** Job **
Reproduce verbatim the taxonomy lines from kingdom through common name in each of the rows below, leaving out the pictures.

** Data **
◇ ◇ ◇
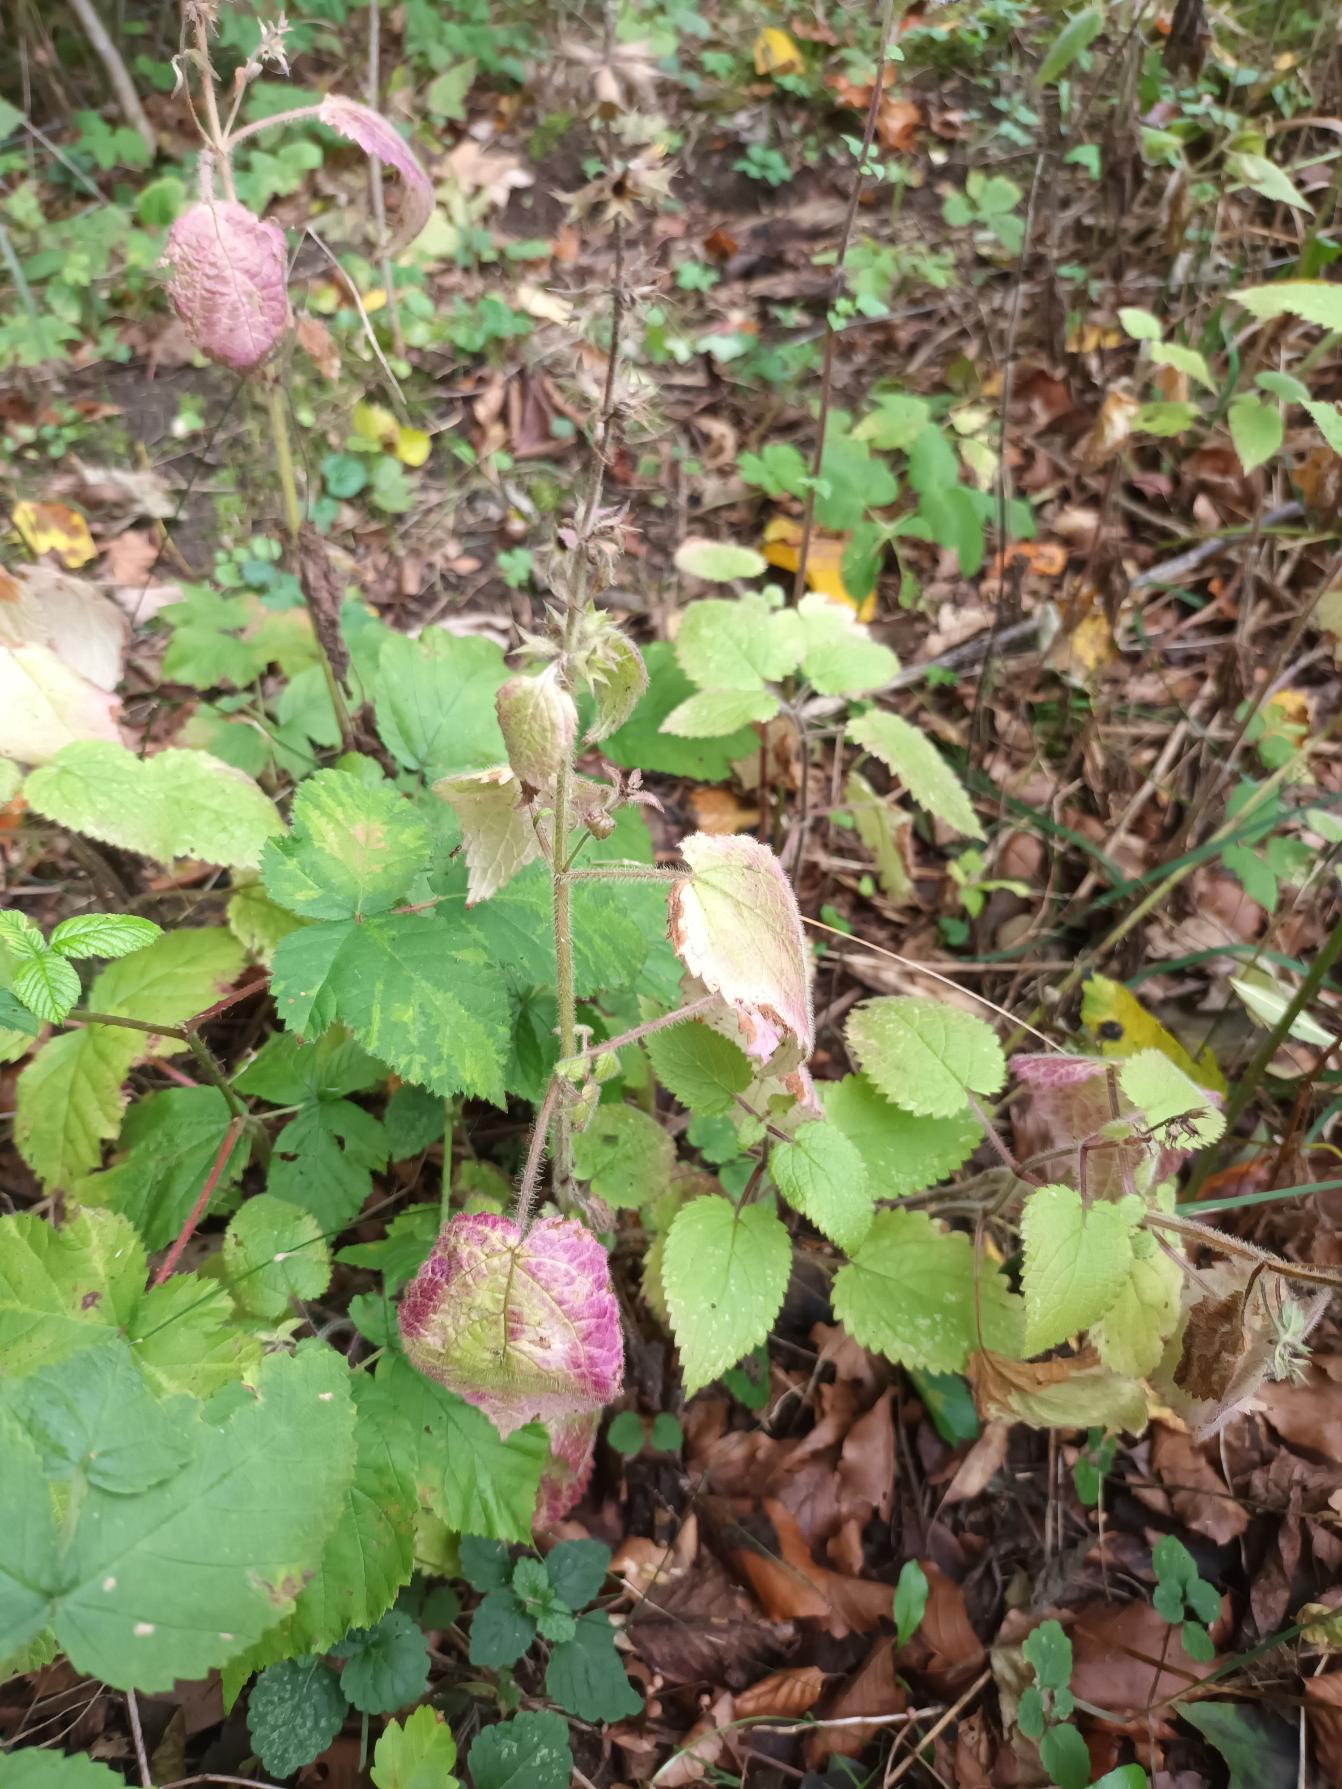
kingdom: Plantae
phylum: Tracheophyta
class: Magnoliopsida
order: Lamiales
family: Lamiaceae
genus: Stachys
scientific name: Stachys sylvatica
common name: Skov-galtetand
◇ ◇ ◇
** Correct answer **
kingdom: Plantae
phylum: Tracheophyta
class: Magnoliopsida
order: Lamiales
family: Lamiaceae
genus: Stachys
scientific name: Stachys sylvatica
common name: Skov-galtetand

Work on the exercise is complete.